Jeremy Beecham on the incompetence and misjudgement of those promoting the Housing and Planning Bill
There are only two things wrong with the Housing and Planning Bill – much of what it contains, and also what it doesn’t. Faced with a shortage of affordable housing to rent, the Bill concentrates on measures which will do little or nothing to meet growing need, focusing instead on an expensive Starter Homes scheme. A section of the Bill that suffered the wrath of Peers earlier this week.
The Bill extends the ‘Right to Buy’ (which has seen almost 40% of former council houses bought by former tenants now under the ownership of private landlords) to housing associations under a “voluntary” scheme. This will be financed by the forced sale of so-called ‘high value’ council homes when they become vacant. Rather incredibly, payments will be required on the basis of estimated vacancies, i.e. before they occur. So unless amendments are forthcoming that lead – at the very least – to one for one replacements, a significant reduction in available stock is inevitable.
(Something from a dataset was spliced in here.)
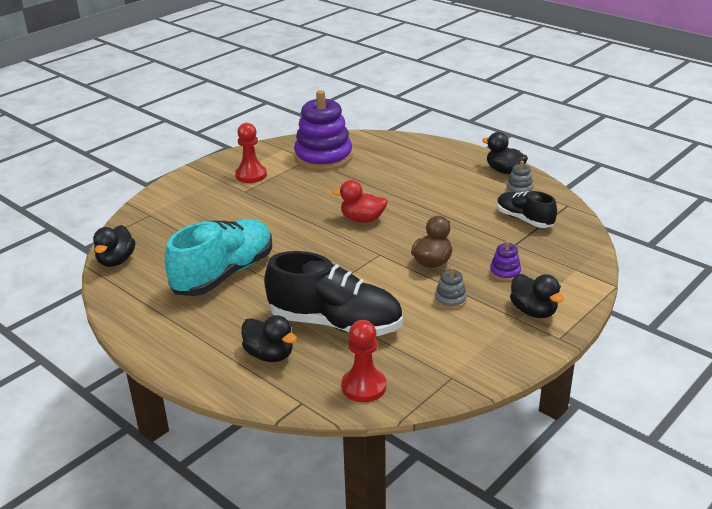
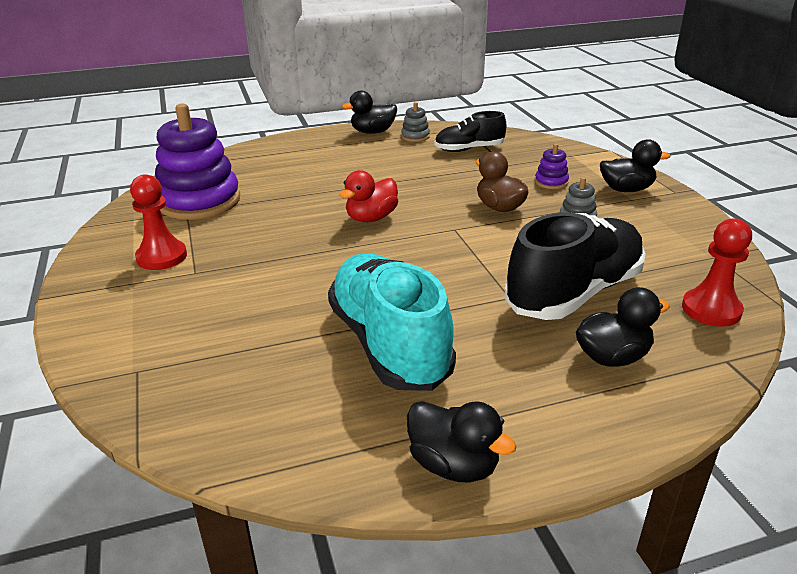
camera: 60 degrees left, 0 degrees up
black duck [93,225,135,267] -> black duck moved to [407,401,516,483]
The effects of the Right to Buy and high value sales provisions in both London and rural areas are likely to be particularly devastating. It will lead to still more private lettings, at ever higher rents and with minimal security for tenants. Paradoxically, this could cost the taxpayer due to the inevitable rise of housing benefit.
Just as the Conservative government is removing councils from a role in education, the Bill substantially erodes their capacity to ensure proper local balance of genuinely affordable housing for rent as well as purchase. Plus it also weakens local authorities’ capacity to require developers to provide affordable homes as part of planning agreements.
The handling, to date, of this Bill – both in the Commons and the Lords – is just as scandalous as what it is seeks to achieve. Primary legislation more often than not comes with an Impact Assessment, which is supposed to give details of how it would work. The one relating to this Bill is woefully short on detail of the anticipated effects on tenants and other residents, councils, communities and the taxpayer.
The Secretary of State will have ample opportunities to implement the Bill’s provisions by regulations which, even if requiring parliamentary approval, cannot be amended. Drafts of those regulations have not been made available during the Bill’s progress. Even worse, the various consultations that are supposed to precede them have either not yet started or not been completed. And in any event, the government’s responses won’t be available before the Bill becomes law.
Peers across the House have been compelled to express sympathy with the Lords Minister, Baroness Williams of Trafford, as she has struggled to defend the indefensible. Even some on her own side have expressed significant misgivings. So much that one congratulated me recently on keeping my sanity “in the light of this terrible, terrible Bill”, adding that it was “a disgrace”. Indeed it is, and serious questions arise as to the competence and judgement of those responsible for promoting such damaging legislation.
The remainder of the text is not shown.